Josh, another deported Kiwi profiled in Section 501, reflects that his life could “so quickly … turn into a nightmare again. I’m only really two steps away from being locked up: one, I miss an appointment with a probation officer; two, I get locked up.”
While returnees are eligible for legal aid, few take it up. This may be because deported Kiwis are unaware of their eligibility, highlighting the inherent vulnerability of people compelled to navigate an unfamiliar criminal justice system.
Compounding upon their legal vulnerability, deported Kiwis experience profound social precarity yet receive no dedicated support for rehabilitation or (re)integration.
The government passed on the opportunity to create an “enhanced support service” for addressing the housing, employment and healthcare needs of returning New Zealanders. The Ministry of Justice, when explaining the rationale behind the proposed service, noted that many returnees face “additional challenges in returning to a country where they have citizenship, but few personal connections”.
Why would the government choose the ROMI Act when a support service would have been a cheaper, more humane and quite possibly more effective means of preventing reoffending?

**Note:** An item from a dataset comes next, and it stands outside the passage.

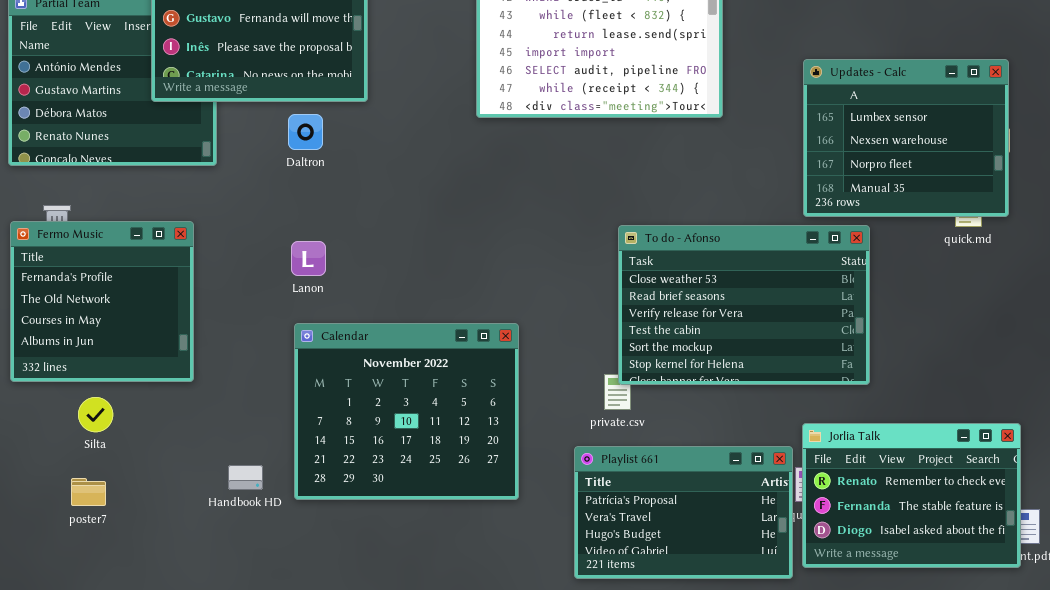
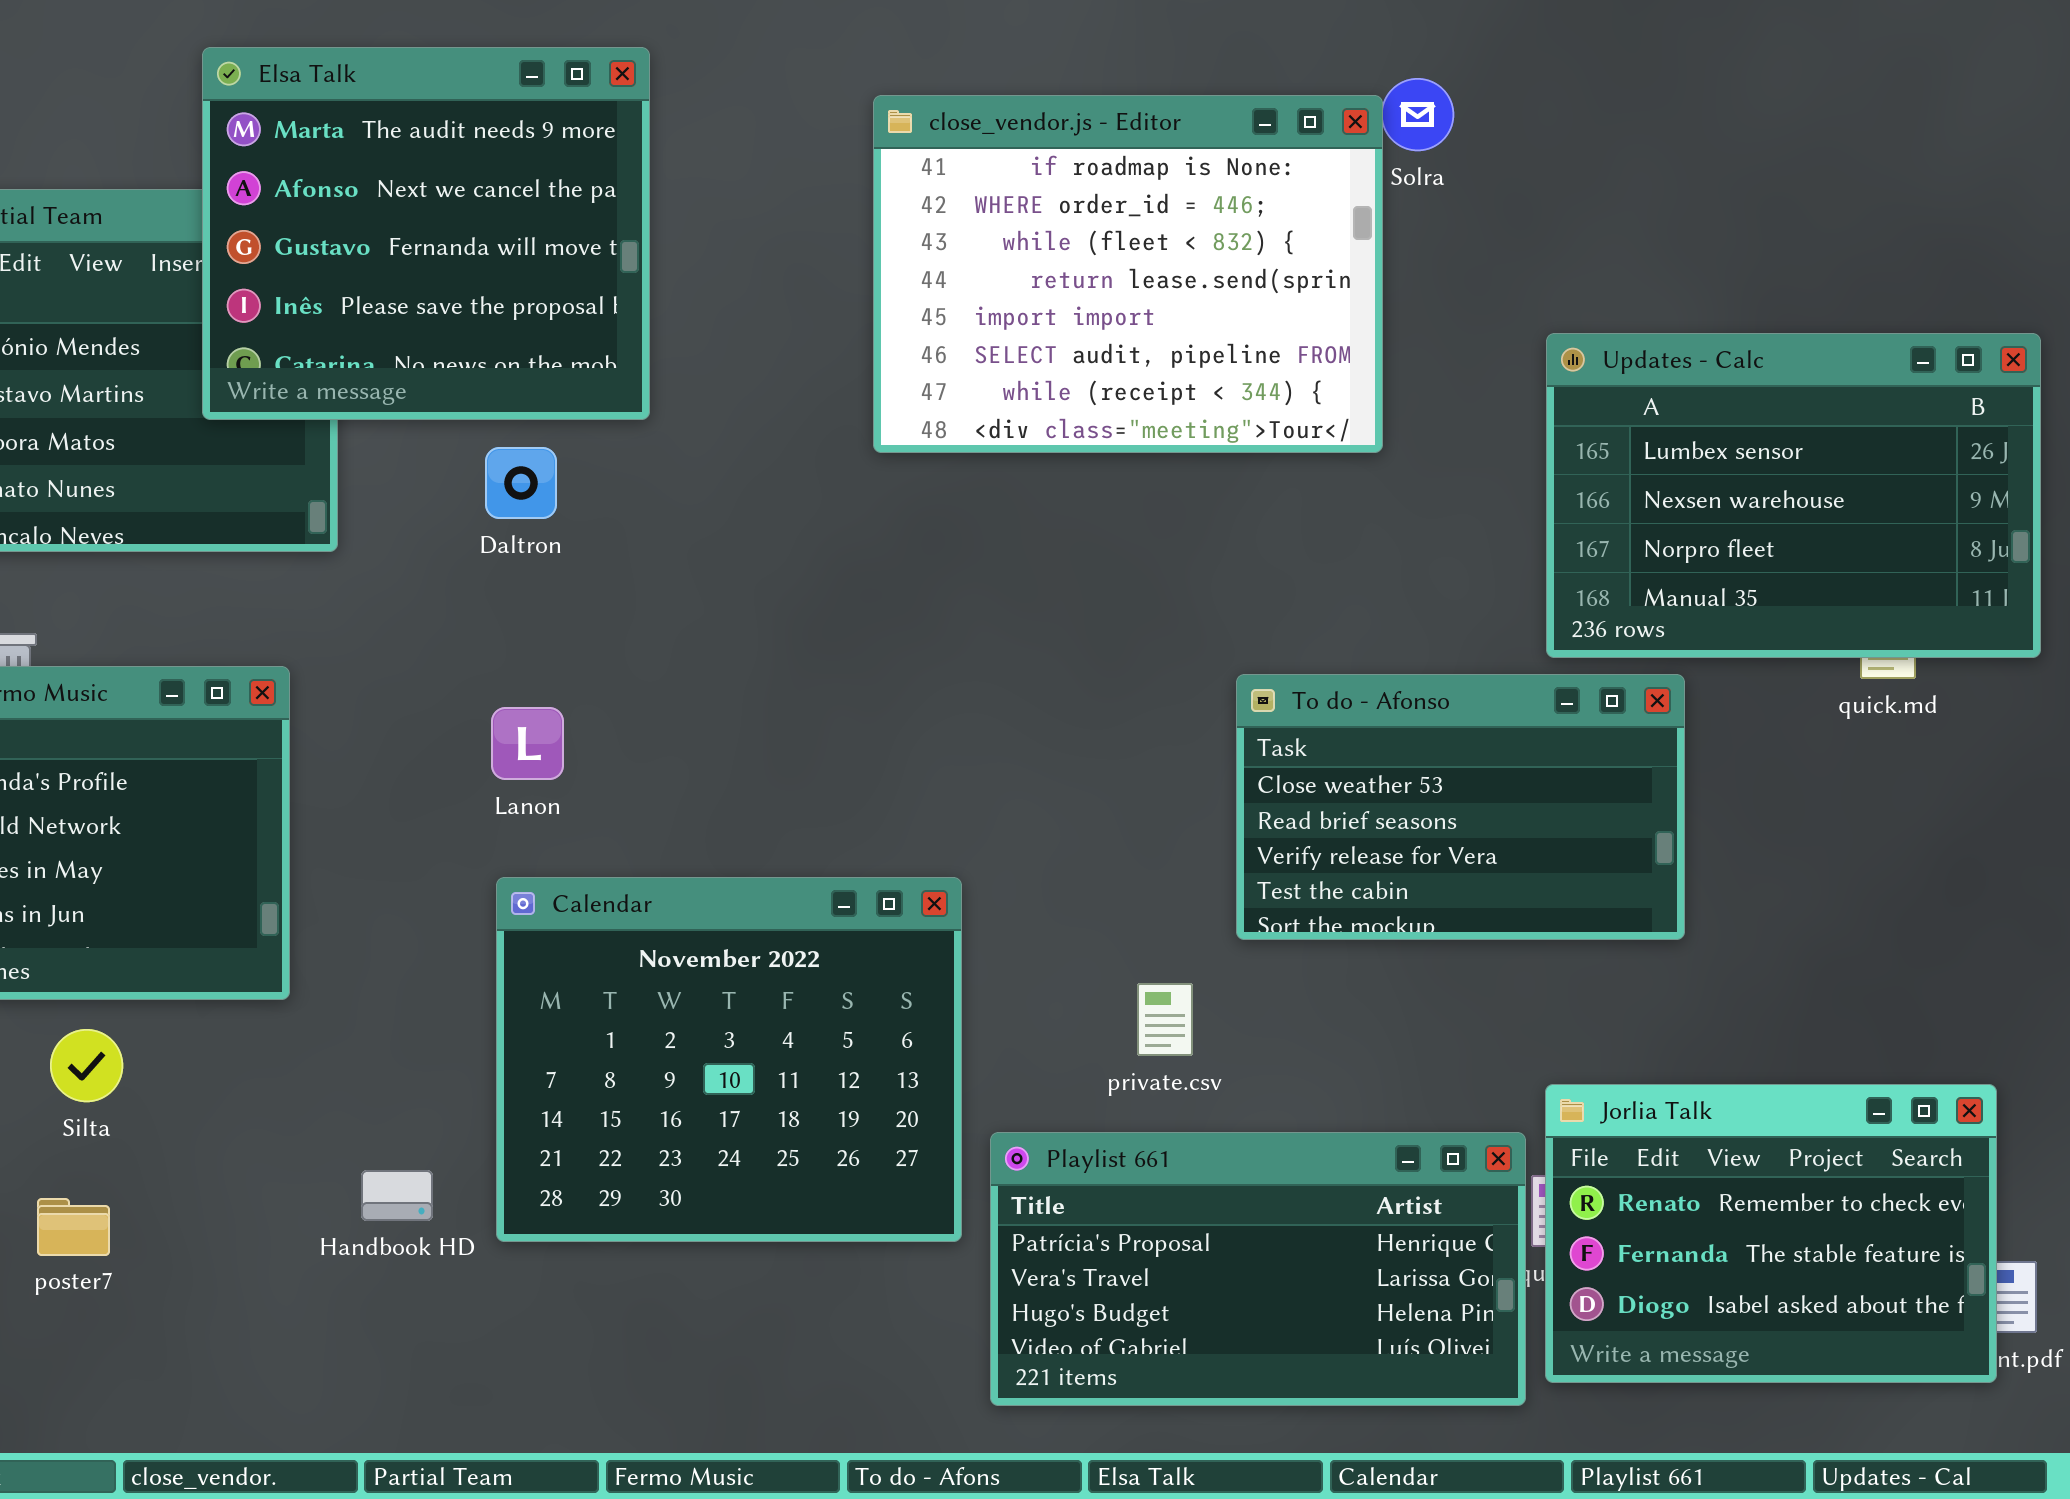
Updates - Calc: [803,59,1009,217] -> [1546,333,2041,658], resized
To do - Afonso: [618,225,870,385] -> [1236,674,1685,940], resized
Playlist 661: [574,446,793,579] -> [990,1132,1526,1406], resized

The political fanfare surrounding returning New Zealanders offers a clue.
A week before the vote on the ROMI bill, John Key declared in parliament that deported New Zealanders were “rapists … child molesters … murderers”. He singled out those held on the Christmas Island Detention Centre, saying “the vast majority … are serious criminals.” But nearly all detainees on Christmas Island at that time had been convicted of shoplifting or low-level drug offences — none had convictions for rape or murder.
The harsher treatment of returning offenders is sustained by a political culture which responds to deported New Zealanders as dangerous outsiders, deserving of heightened controls but undeserving of the full protections of the law guaranteed to citizens.
Returning offenders are often talked about as though they were foreigners. Amy Adams, then minister of justice, commented that Australia is “deporting people back to New Zealand who, other than their DNA, are really not New Zealanders”.
More recently, Jacinda Arden implored Australia to “send back Kiwis, genuine Kiwis — do not deport your people, and your problems.” This leaves unanswered the question of who is a “genuine Kiwi” and what the state owes to those who fall outside the definition.
New Zealand had an opportunity to treat deported people with dignity and care. We didn’t take it.
In March this year, Chris Hipkins described Australia as “exporting its garbage to New Zealand”. He backtracked, claiming to be paraphrasing Australian home affairs minister Peter Dutton. Whatever the truth, Hipkins’ choice of words reminds us that ways of talking about and, ultimately, treating people are infectious.
New Zealand has permitted Australian border policy, distinguished by its harshness and racism, to shape our domestic criminal justice policy. Troubling as this is, it is not altogether surprising. New Zealand’s treatment of its deported citizens conforms to the racialised patterns of criminalisation and exclusion which have persisted here since colonialisation.
If only we could, as a society, break the chain of transmission between Australia’s callous treatment of their 501 club and New Zealand’s punitive response to our own ROMI club. We can start by pairing our justified outrage at Australian policy with empathy for the people caught in the middle and demand that they be supported instead of punished for Australia’s mistakes.